Some of the solution was technical but many of the big changes were made in the culture of the work environment.
For weeks after its launch, HealthCare.gov could barely be accessed, let alone enroll Americans in health insurance exchanges. Its failure and rapid rescue, as detailed by Steven Brill in Time magazine, shows what a difference it makes when engineers are managed well.
On Oct. 17, a new engineering team—made up of external volunteers, temporary subcontractors, and engineers from contractor QSSI—started to form and the turnaround was remarkable. Mike Abbott, a Kleiner Perkins partner who was previously key in making Twitter reliable, was a volunteer present for the first critical week and participated in as many as two or more conference calls a day through December. It made a huge difference to have talent on board that had spent their career dealing with problems of this scale.

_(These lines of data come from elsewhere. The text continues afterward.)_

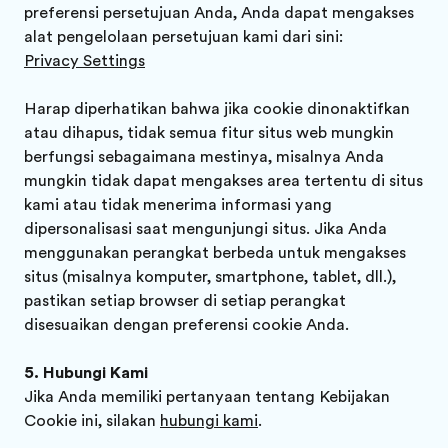
preferensi persetujuan Anda, Anda dapat mengakses
alat pengelolaan persetujuan kami dari sini:
Privacy Settings
Harap diperhatikan bahwa jika cookie dinonaktifkan
atau dihapus, tidak semua fitur situs web mungkin
berfungsi sebagaimana mestinya, misalnya Anda
mungkin tidak dapat mengakses area tertentu di situs
kami atau tidak menerima informasi yang
dipersonalisasi saat mengunjungi situs. Jika Anda
menggunakan perangkat berbeda untuk mengakses
situs (misalnya komputer, smartphone, tablet, dll.),
pastikan setiap browser di setiap perangkat
disesuaikan dengan preferensi cookie Anda.
Hubungi Kami
Jika Anda memiliki pertanyaan tentang Kebijakan
Cookie ini, silakan
hubungi kami
.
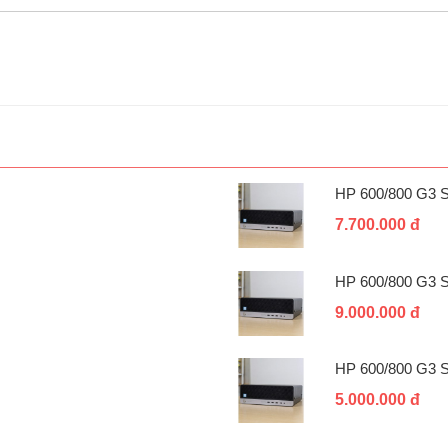
HP 600/800 G3 
7.700.000 đ
HP 600/800 G3 
9.000.000 đ
HP 600/800 G3 
5.000.000 đ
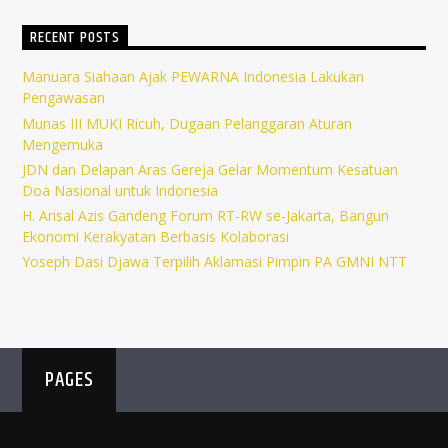
RECENT POSTS
Manuara Siahaan Ajak PEWARNA Indonesia Lakukan
Pengawasan
Munas III MUKI Ricuh, Dugaan Pelanggaran Aturan
Mengemuka
JDN dan Delapan Aras Gereja Gelar Momentum Kesatuan
Doa Nasional untuk Indonesia
H. Arisal Azis Gandeng Forum RT-RW se-Jakarta, Bangun
Ekonomi Kerakyatan Berbasis Kolaborasi
Yoseph Dasi Djawa Terpilih Aklamasi Pimpin PA GMNI NTT
PAGES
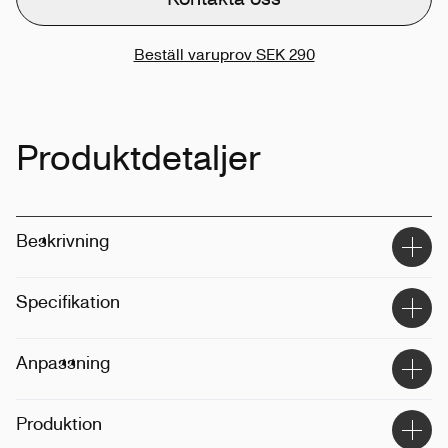
Beställ varuprov
SEK 290
Produktdetaljer
Beskrivning
Specifikation
Material
:
50% återvunnen plast
Anpassning
Storlek
:
740ml
Vikt
:
189g
Tekniker
:
Tryck, digitaltryck
Produktion
Detaljer
:
Diskmaskinssäker
Position
:
Framsidan, baksidan, omslag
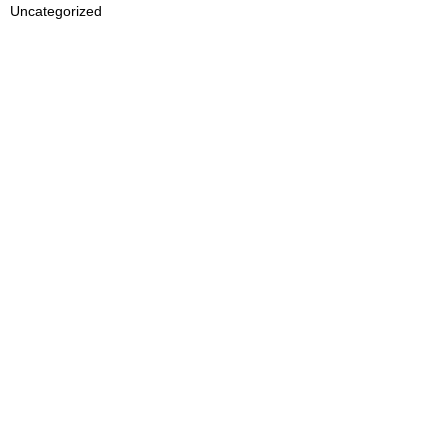
Uncategorized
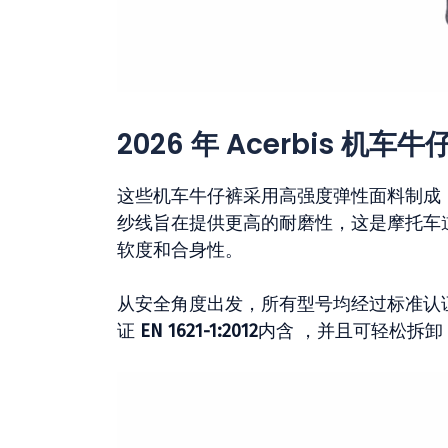
2026 年 Acerbis 机
这些机车牛仔裤采用高强度弹性面料制成
纱线旨在提供更高的耐磨性，这是摩托车
软度和合身性。
从安全角度出发，所有型号均经过标准认
证
EN 1621-1:2012
内含 ，并且可轻松拆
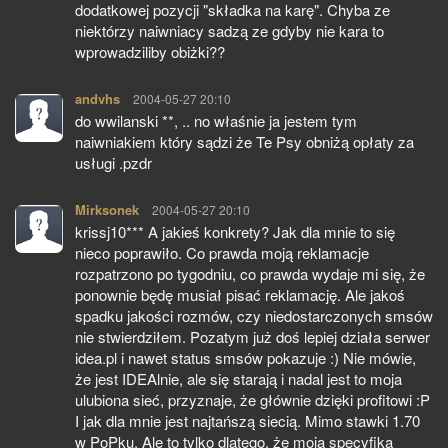
dodatkowej pozycji "składka na karę". Chyba ze
niektórzy naiwniacy sadzą ze gdyby nie kara to
wprowadziliby obiżki??
andvhs
pisze:
2004-05-27 20:10
do wwilanski **, .. no właśnie ja jestem tym
naiwniakiem który sądzi że Te Psy obniżą opłaty za
usługi .pzdr
Mirksonek
pisze:
2004-05-27 20:10
krissj10*** A jakieś konkrety? Jak dla mnie to się
nieco poprawiło. Co prawda moją reklamacje
rozpatrzono po tygodniu, co prawda wydaje mi się, że
ponownie będę musiał pisać reklamację. Ale jakoś
spadku jakości rozmów, czy niedostarczonych smsów
nie stwierdziłem. Pozatym już doś lepiej działa serwer
idea.pl i nawet status smsów pokazuje :) Nie mówie,
że jest IDEAlnie, ale się starają i nadal jest to moja
ulubiona sieć, przyznaje, że głównie dzięki profitowi :P
I jak dla mnie jest najtańszą siecią. Mimo stawki 1.70
w PoPku. Ale to tylko dlatego, że moja specyfika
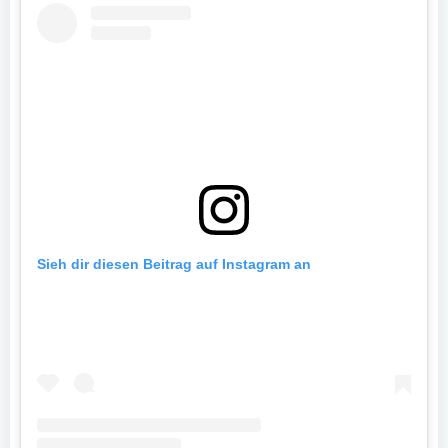
Sieh dir diesen Beitrag auf Instagram an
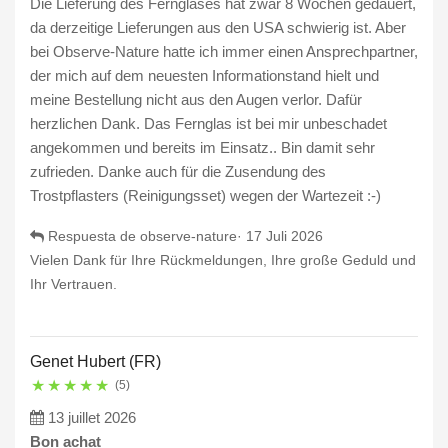
Die Lieferung des Fernglases hat zwar 8 Wochen gedauert,
da derzeitige Lieferungen aus den USA schwierig ist. Aber
bei Observe-Nature hatte ich immer einen Ansprechpartner,
der mich auf dem neuesten Informationstand hielt und
meine Bestellung nicht aus den Augen verlor. Dafür
herzlichen Dank. Das Fernglas ist bei mir unbeschadet
angekommen und bereits im Einsatz.. Bin damit sehr
zufrieden. Danke auch für die Zusendung des
Trostpflasters (Reinigungsset) wegen der Wartezeit :-)
Respuesta de observe-nature·
17 Juli 2026
Vielen Dank für Ihre Rückmeldungen, Ihre große Geduld und
Ihr Vertrauen.
Genet Hubert (FR)
★
★
★
★
★
(5)
13 juillet 2026
Bon achat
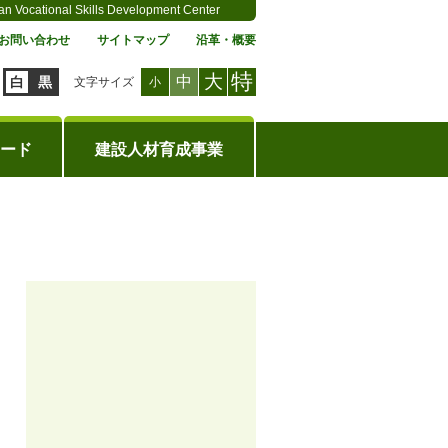
an Vocational Skills Development Center
お問い合わせ
サイトマップ
沿革・概要
特
大
中
白
黒
文字サイズ
小
ード
建設人材育成事業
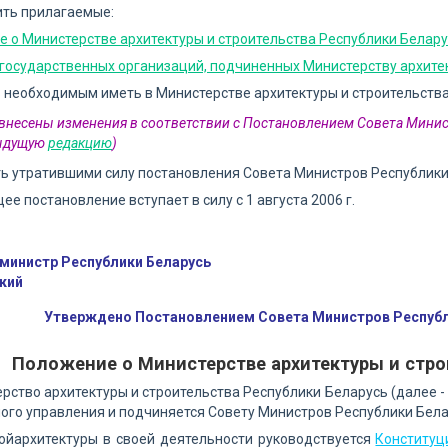
ить прилагаемые:
 о Министерстве архитектуры и строительства Республики Белар
государственных организаций, подчиненных Министерству архите
ь необходимым иметь в Министерстве архитектуры и строительства
2 внесены изменения в соответствии с Постановлением Совета Минис
дыдущую
редакцию
)
ть утратившими силу постановления Совета Министров Республик
щее постановление вступает в силу с 1 августа 2006 г.
министр Республики Беларусь
кий
Утверждено Постановлением Совета Министров Республи
Положение о Министерстве архитектуры и стро
ерство архитектуры и строительства Республики Беларусь (далее 
ого управления и подчиняется Совету Министров Республики Бела
ойархитектуры в своей деятельности руководствуется
Конституц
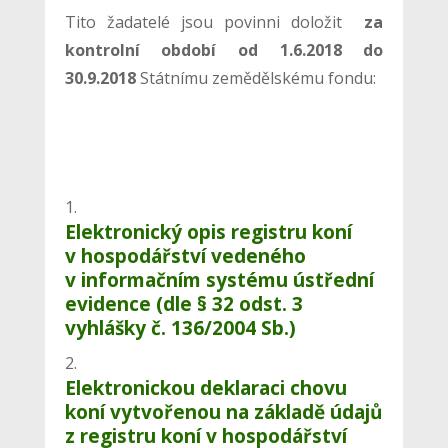
Tito žadatelé jsou povinni doložit
za
kontrolní období od 1.6.2018 do
30.9.2018
Státnímu zemědělskému fondu:
Elektronický opis registru koní
v hospodářství vedeného
v informačním systému ústřední
evidence (dle § 32 odst. 3
vyhlášky č. 136/2004 Sb.)
Elektronickou deklaraci chovu
koní vytvořenou na základě údajů
z registru koní v hospodářství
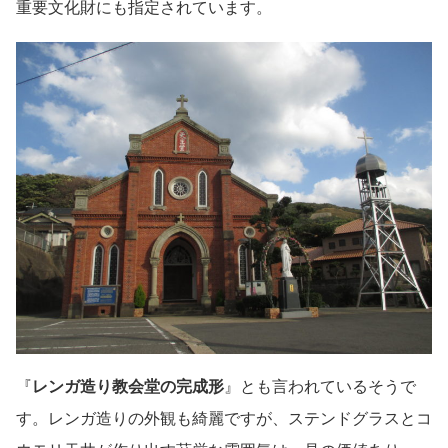
重要文化財にも指定されています。
『
レンガ造り教会堂の完成形
』とも言われているそうで
す。レンガ造りの外観も綺麗ですが、ステンドグラスとコ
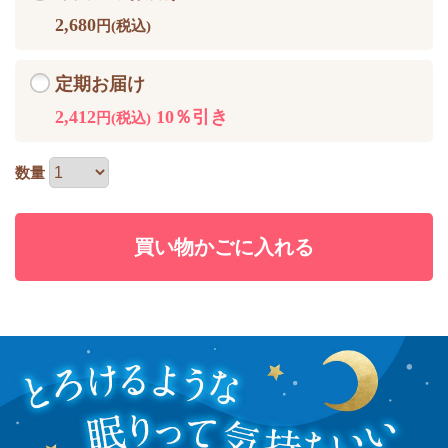
2,680
円(税込)
定期お届け
2,412
10％引き
円(税込)
数量
買い物かごに入れる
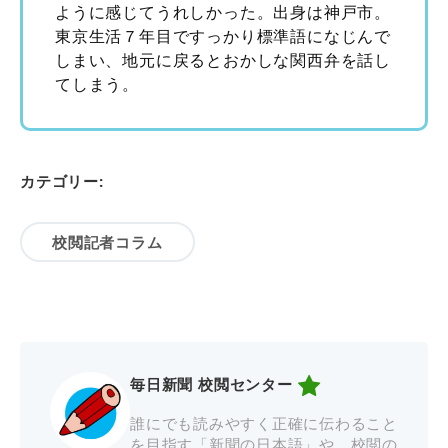
ように感じてうれしかった。出身は神戸市。
東京生活７年目ですっかり標準語になじんで
しまい、地元に戻るとおかしな関西弁を話し
てしまう。
カテゴリー:
校閲記者コラム
毎日新聞 校閲センター
誰にでも読みやすく正確に伝わること
を目指す「新聞の日本語」や、校閲の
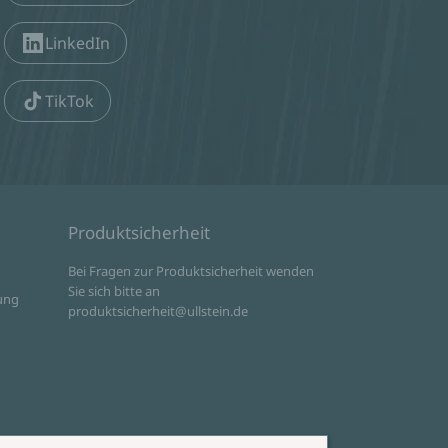
LinkedIn
TikTok
Produktsicherheit
d
Bei Fragen zur Produktsicherheit wenden
Sie sich bitte an
ung
produktsicherheit@ullstein.de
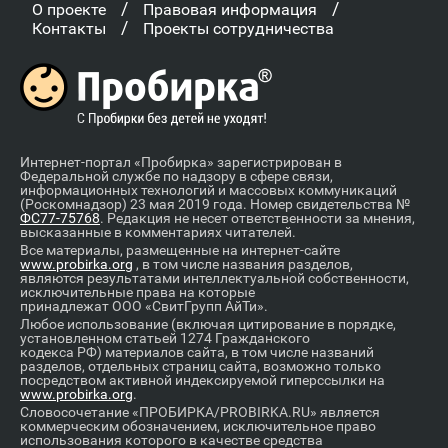
/
/
О проекте
Правовая информация
/
Контакты
Проекты сотрудничества
Интернет-портал «Пробирка» зарегистрирован в
Федеральной службе по надзору в сфере связи,
информационных технологий и массовых коммуникаций
(Роскомнадзор) 23 мая 2019 года. Номер свидетельства №
ФС77-75768
. Редакция не несет ответственности за мнения,
высказанные в комментариях читателей.
Все материалы, размещенные на интернет-сайте
www.probirka.org
, в том числе названия разделов,
являются результатами интеллектуальной собственности,
исключительные права на которые
принадлежат ООО «СвитГрупп АйТи».
Любое использование (включая цитирование в порядке,
установленном статьей 1274 Гражданского
кодекса РФ) материалов сайта, в том числе названий
разделов, отдельных страниц сайта, возможно только
посредством активной индексируемой гиперссылки на
www.probirka.org
.
Словосочетание «ПРОБИРКА/PROBIRKA.RU» является
коммерческим обозначением, исключительное право
использования которого в качестве средства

Some of the site’s six week turnaround was due to basic technology fixes, like adding a cache to speed up information requests. But many of the big changes were made in the culture of the work environment.
The team had a few rules posted on a wall outside their central operations center that guided their daily stand up meetings and approach, according to Mikey Dickerson, the Google engineer who lead the rescue squad:
Rule 1: “The war room and the meetings are for solving problems. There are plenty of other venues where people devote their creative energies to shifting blame.”
Rule 2: “The ones who should be doing the talking are the people who know the most about an issue, not the ones with the highest rank. If anyone finds themselves sitting passively while managers and executives talk over them with less accurate information, we have gone off the rails, and I would like to know about it.”
Rule 3: “We need to stay focused on the most urgent issues, like things that will hurt us in the next 24—48 hours.”
Six weeks after the turnaround was initiated, the site was up 95% of the time compared to just 43% in early November. It was eventually able to handle a massive traffic spike leading up to an important December deadline.
Many of the engineers who helped fix the site were private contractors who had helped create the disaster. All they needed was better management.
The problem, according to Brill, wasn’t with individual engineers, but rather the fragmented contracting companies that managed them. Silicon Valley gets a lot of flack for its occasionally inflated self-regard, but its people definitely know how to build big websites.